The reaction was monitored by Thin Layer Chromatography (TLC) and NMR analysis, and finally, when the toluene concentration was below 6%, the product was purified by passing through a silica pad.

Characterization of benzyl chloride obtained by Nuclear Magnetic Resonance (NMR) spectroscopy is reported below:

a colorless oil; (0.346g, 76% yield).

¹H NMR(400MHz,CDCl₃):7.48-7.29(m,5H),4.61(s,2H)。

¹³C NMR(100MHz,CDCl₃):137.5,128.7,128.5,128.4,46.2。

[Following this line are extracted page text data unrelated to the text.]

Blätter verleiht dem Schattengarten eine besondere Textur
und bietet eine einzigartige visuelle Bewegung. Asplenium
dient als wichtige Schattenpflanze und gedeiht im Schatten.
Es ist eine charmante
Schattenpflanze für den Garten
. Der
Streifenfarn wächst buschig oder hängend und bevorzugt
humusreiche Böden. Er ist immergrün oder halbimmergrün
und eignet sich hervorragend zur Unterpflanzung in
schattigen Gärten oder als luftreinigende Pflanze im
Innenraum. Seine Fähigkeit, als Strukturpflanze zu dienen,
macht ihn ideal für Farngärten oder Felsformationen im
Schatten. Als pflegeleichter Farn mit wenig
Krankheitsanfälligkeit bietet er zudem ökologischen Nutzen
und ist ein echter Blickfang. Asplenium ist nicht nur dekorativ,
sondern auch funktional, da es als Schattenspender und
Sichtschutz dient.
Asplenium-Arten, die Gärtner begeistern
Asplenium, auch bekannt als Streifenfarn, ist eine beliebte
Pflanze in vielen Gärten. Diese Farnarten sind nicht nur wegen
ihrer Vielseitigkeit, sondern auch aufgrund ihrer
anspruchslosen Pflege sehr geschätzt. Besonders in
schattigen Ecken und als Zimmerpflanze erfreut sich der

The obtained spectral data are consistent with those reported in The literature (S.H. Comme, A.Hosseini, A.Parra, P.R. Schreiner, The Journal of Organic Chemistry 2017,82, 2407-.

Proceeding in a similar manner starting from the corresponding alkylaromatic compound optionally further substituted on the aromatic (or heteroaromatic) ring, the following reported products are obtained in similar yields and purities:

thus, the present process is configured as a green, solvent-free process with very high yields and conversions and with a very simple product isolation procedure (filtration through a silica pad). Thus, the present process allows to avoid the use of any solvent, to avoid the use of harsh reaction conditions, the atom economy of the process is very high, and the yields and conversions are optimal.